> _ACTIVITY_
Look over the entries and say how many lines include the word "Molly". Only the number, please.

> _SUPPLIED ENTRIES_
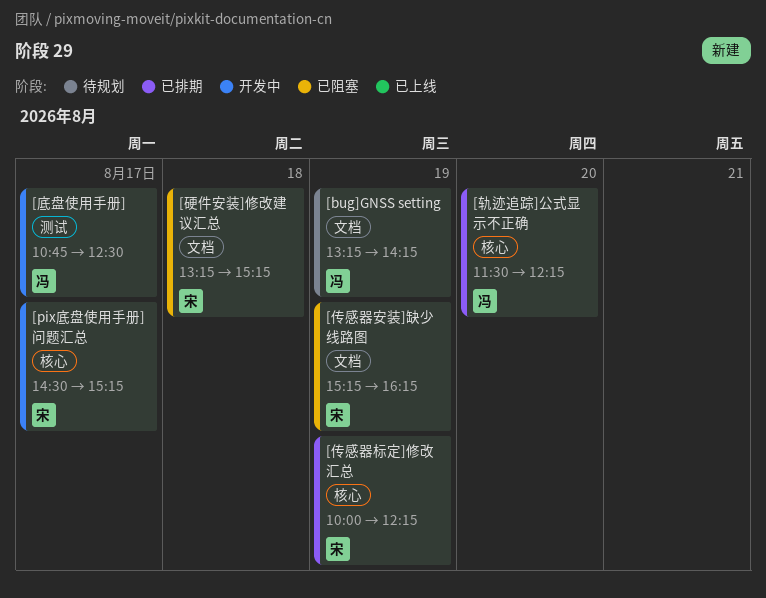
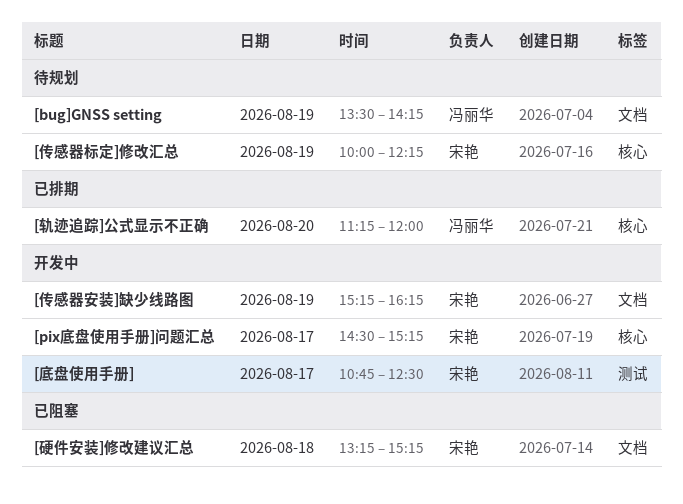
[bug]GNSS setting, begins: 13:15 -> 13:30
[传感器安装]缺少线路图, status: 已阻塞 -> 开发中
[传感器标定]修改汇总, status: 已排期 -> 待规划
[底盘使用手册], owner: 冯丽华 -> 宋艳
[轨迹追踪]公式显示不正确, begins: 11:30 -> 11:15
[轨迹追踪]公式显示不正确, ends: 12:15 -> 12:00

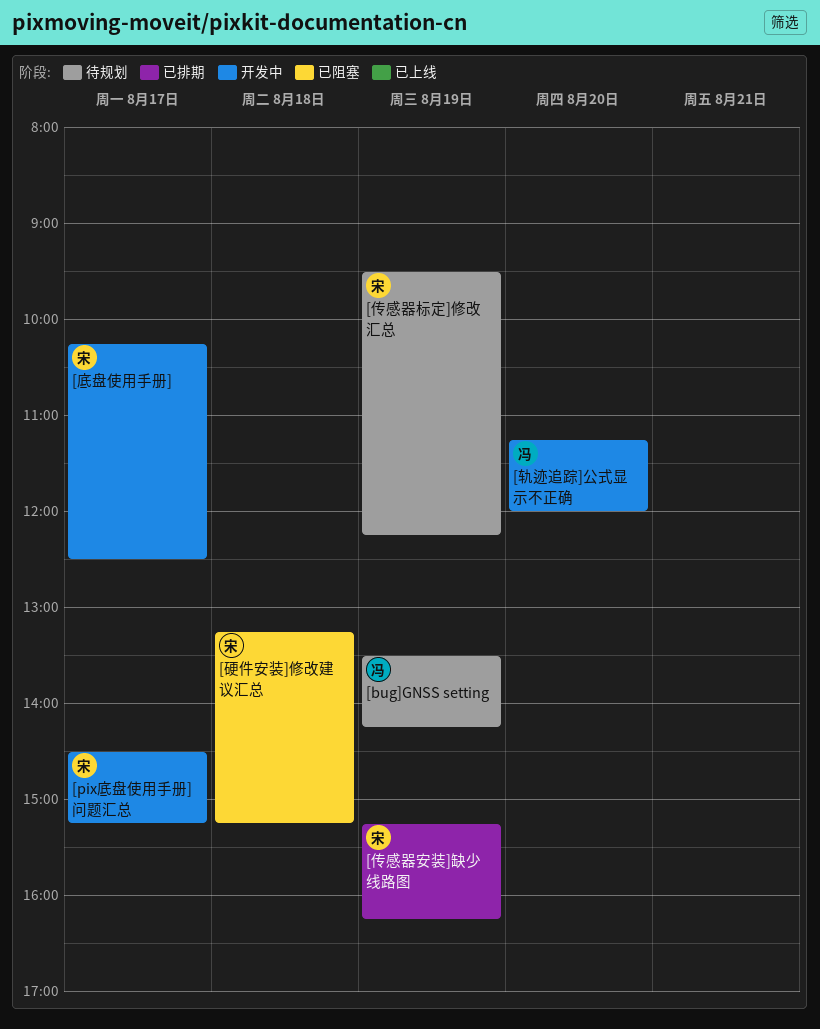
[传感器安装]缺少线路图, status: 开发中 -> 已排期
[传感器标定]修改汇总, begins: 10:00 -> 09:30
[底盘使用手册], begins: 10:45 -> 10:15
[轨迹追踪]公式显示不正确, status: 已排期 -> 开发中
--
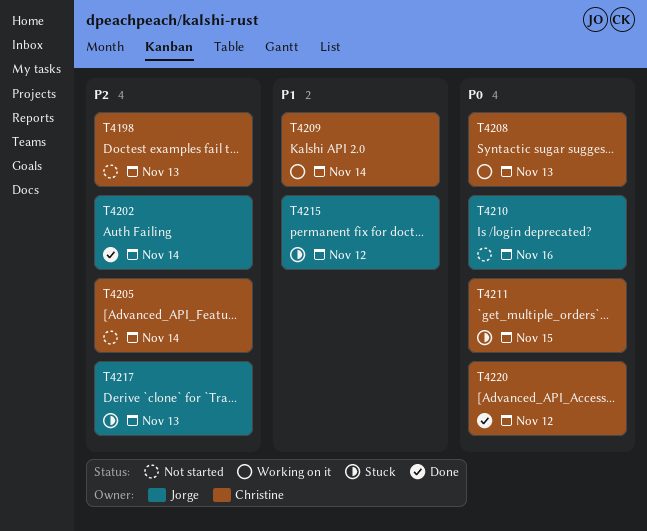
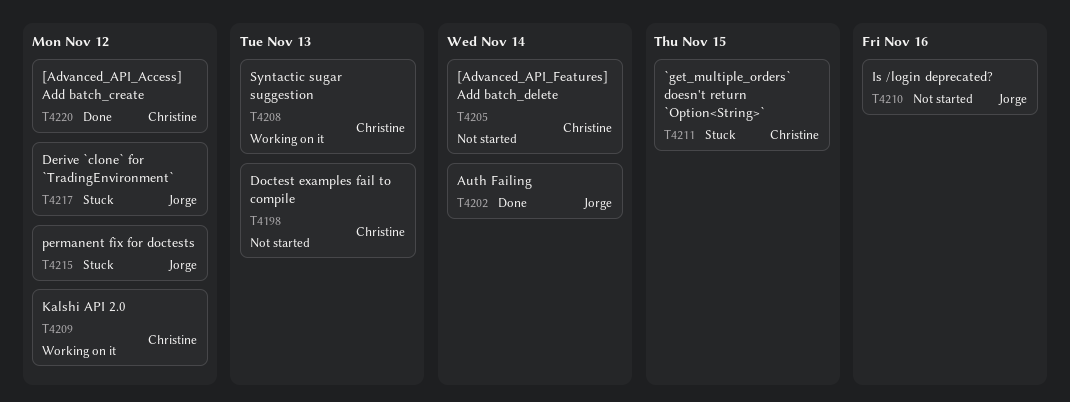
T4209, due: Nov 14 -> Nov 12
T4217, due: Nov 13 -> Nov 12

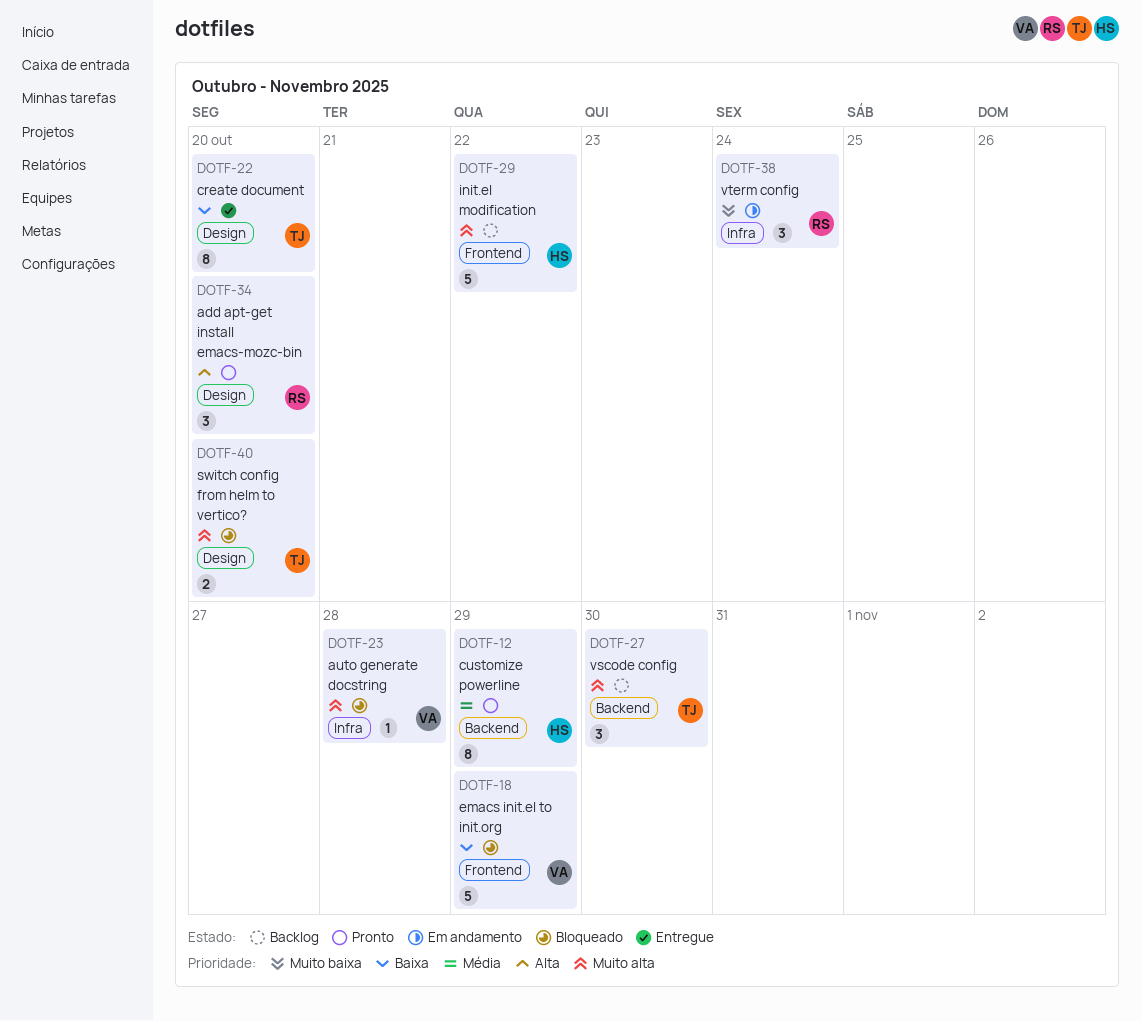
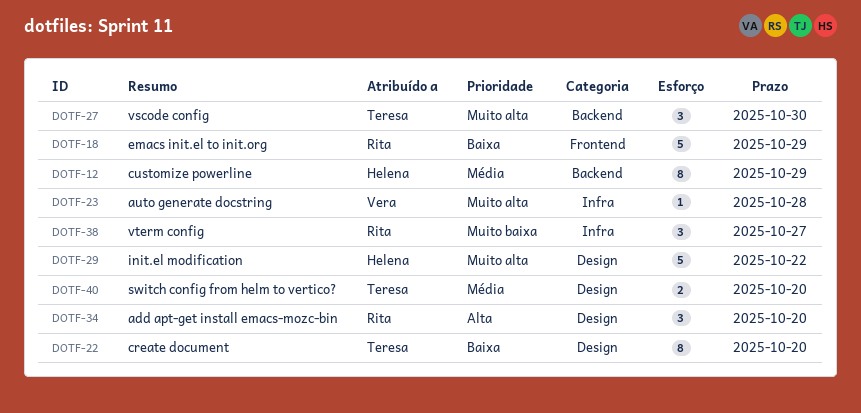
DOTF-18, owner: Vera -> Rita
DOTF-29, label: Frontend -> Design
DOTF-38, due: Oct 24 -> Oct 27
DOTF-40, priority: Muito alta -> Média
* * *
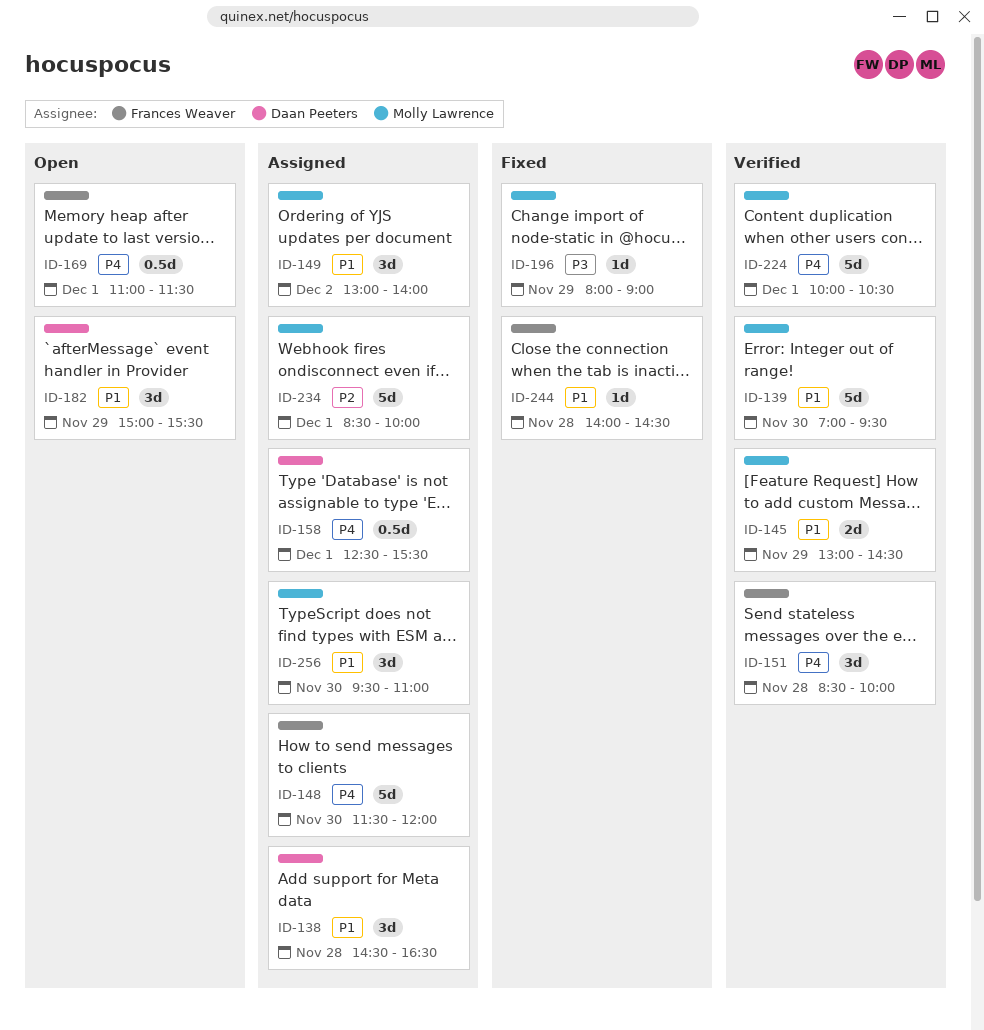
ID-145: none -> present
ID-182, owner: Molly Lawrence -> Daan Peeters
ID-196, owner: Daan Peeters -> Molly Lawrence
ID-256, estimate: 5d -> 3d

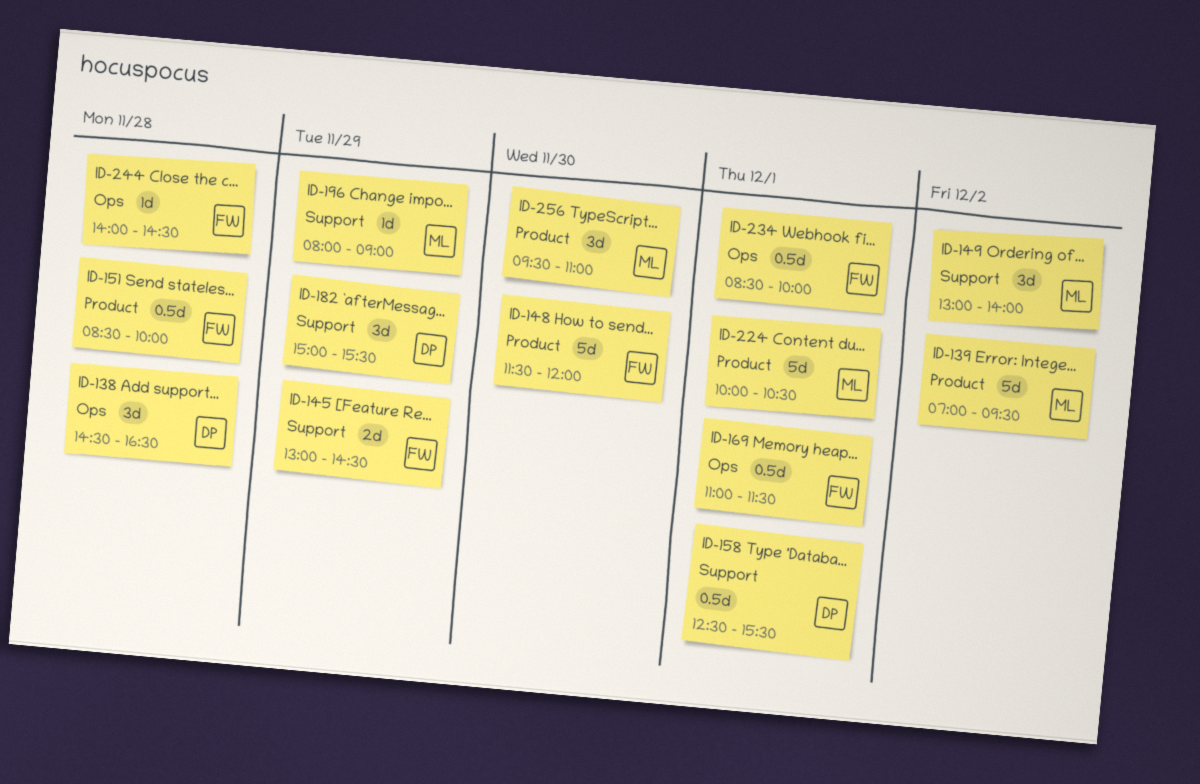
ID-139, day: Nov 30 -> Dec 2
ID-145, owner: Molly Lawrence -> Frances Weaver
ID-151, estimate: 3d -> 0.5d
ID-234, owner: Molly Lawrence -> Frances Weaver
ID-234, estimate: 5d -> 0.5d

> _FINAL ANSWER_
4